TASK DESCRIPTION → In the Xanthosia tridentata article, during which months does the plant flower?
BEGIN SOURCE PASSAGE
Xanthosia tridentata

Scientific classification
- Kingdom: Plantae
- Clade: Tracheophytes
- Clade: Angiosperms
- Clade: Eudicots
- Clade: Asterids
- Order: Apiales
- Family: Apiaceae
- Genus: Xanthosia
- Species: X. tridentata
- Binomial name: Xanthosia tridentata A.S.George
- Synonyms: Leucolaena tridentata DC. nom. inval., pro syn.

= Xanthosia tridentata =

- Authority: A.S.George
- Synonyms: Leucolaena tridentata DC. nom. inval., pro syn.

Species of flowering plant

Xanthosia tridentata, commonly known as rock xanthosia or or hill xanthosia, is a species of flowering plant in the family Apiaceae and is endemic to south-eastern Australia. It is an erect to spreading shrub or subshrub with slender stems, wedge-shaped leaves with a 3-notched tip, and white or pale green to cream-coloured flowers in a compound umbel with 2 to 6 flowers.

==Description==
Xanthosia tridentata is an erect to spreading shrub or subshrub that typically grows to a height of up to 30 cm and has slender branches usually 10–20 cm long and young shoots with a few star-shaped hairs. The stem leaves are wedge-shaped, 7–23 mm long and 3–15 mm wide on a petiole 1–5 mm long, with three notches on the end, and the edges curved down. The upper surface of the leaves is more or less glabrous and the lower surface is covered with whitish, woolly hairs. The flowers are borne in umbels of 2 to 6 flowers on a peduncle 2.5–12 mm long on the ends of branches or opposite leaf axils. The sepals are shield-shaped, about 1.7 mm long, and the petals are white to pale green to cream-coloured, about 1.5 mm long. Flowering occurs from August to April and the fruit is 3.0–3.5 mm long.
END SOURCE PASSAGE
BEGIN EXCERPTED RECORDS
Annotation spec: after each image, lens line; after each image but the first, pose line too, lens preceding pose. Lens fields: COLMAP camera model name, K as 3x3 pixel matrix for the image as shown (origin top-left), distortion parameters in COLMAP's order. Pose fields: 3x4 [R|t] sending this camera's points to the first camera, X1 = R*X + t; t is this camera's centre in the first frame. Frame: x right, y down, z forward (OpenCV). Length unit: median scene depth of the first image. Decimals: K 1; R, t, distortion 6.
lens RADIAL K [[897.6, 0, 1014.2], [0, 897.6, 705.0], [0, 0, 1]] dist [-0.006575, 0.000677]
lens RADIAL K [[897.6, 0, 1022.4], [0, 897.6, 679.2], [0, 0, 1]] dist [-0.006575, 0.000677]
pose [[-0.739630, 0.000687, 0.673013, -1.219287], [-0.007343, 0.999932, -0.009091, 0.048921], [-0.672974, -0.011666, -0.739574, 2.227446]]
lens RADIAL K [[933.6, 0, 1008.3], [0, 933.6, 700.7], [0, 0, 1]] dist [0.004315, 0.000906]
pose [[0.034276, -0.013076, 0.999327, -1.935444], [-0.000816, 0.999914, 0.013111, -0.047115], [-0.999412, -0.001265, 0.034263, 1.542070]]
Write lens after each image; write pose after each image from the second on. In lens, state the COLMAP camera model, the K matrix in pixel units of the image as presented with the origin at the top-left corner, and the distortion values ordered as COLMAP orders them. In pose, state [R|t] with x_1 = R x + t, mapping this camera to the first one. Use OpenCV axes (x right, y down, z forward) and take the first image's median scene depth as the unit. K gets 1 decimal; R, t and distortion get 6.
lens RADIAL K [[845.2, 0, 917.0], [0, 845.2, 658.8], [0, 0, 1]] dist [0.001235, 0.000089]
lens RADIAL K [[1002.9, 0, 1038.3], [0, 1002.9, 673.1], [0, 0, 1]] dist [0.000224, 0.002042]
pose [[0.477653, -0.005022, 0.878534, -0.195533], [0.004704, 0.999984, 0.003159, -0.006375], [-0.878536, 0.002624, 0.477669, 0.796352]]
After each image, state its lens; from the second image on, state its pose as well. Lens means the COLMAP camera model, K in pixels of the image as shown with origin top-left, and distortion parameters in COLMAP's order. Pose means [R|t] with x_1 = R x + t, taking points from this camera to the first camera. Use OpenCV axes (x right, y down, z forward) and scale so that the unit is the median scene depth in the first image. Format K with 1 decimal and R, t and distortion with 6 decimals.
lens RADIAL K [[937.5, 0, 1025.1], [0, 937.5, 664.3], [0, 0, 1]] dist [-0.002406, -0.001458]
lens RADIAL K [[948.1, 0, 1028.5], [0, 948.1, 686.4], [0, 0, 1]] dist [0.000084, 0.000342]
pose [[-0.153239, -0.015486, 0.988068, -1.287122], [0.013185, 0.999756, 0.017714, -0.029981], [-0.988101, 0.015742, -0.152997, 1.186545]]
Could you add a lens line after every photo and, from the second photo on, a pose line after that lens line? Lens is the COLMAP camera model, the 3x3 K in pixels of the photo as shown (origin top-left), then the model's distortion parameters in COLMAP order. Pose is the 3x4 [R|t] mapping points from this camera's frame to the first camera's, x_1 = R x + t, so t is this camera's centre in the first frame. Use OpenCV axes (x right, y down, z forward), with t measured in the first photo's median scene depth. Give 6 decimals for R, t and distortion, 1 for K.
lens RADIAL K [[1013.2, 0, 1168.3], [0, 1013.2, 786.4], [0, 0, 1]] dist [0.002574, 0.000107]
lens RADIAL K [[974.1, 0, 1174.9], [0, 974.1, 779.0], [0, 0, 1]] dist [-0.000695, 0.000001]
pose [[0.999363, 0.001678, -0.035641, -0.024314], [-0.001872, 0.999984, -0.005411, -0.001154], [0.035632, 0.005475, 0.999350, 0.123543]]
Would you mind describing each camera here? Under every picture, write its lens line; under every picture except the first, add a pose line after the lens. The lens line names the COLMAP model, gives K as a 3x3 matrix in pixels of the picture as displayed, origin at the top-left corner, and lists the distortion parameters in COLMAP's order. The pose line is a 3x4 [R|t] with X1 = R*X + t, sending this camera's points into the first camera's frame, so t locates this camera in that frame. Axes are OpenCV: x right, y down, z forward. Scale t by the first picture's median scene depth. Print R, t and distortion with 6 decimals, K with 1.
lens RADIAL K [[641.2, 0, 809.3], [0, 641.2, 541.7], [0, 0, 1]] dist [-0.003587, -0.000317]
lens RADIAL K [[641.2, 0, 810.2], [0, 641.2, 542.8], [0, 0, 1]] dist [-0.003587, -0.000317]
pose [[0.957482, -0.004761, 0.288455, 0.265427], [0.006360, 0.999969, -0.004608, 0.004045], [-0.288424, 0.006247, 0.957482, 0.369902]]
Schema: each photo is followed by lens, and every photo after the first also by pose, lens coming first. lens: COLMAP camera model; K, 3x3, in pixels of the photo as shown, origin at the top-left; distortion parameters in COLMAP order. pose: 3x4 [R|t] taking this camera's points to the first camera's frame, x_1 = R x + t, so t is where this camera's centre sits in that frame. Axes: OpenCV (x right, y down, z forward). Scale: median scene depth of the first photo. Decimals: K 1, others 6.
END EXCERPTED RECORDS
EXERCISE RESPONSE → From August to April.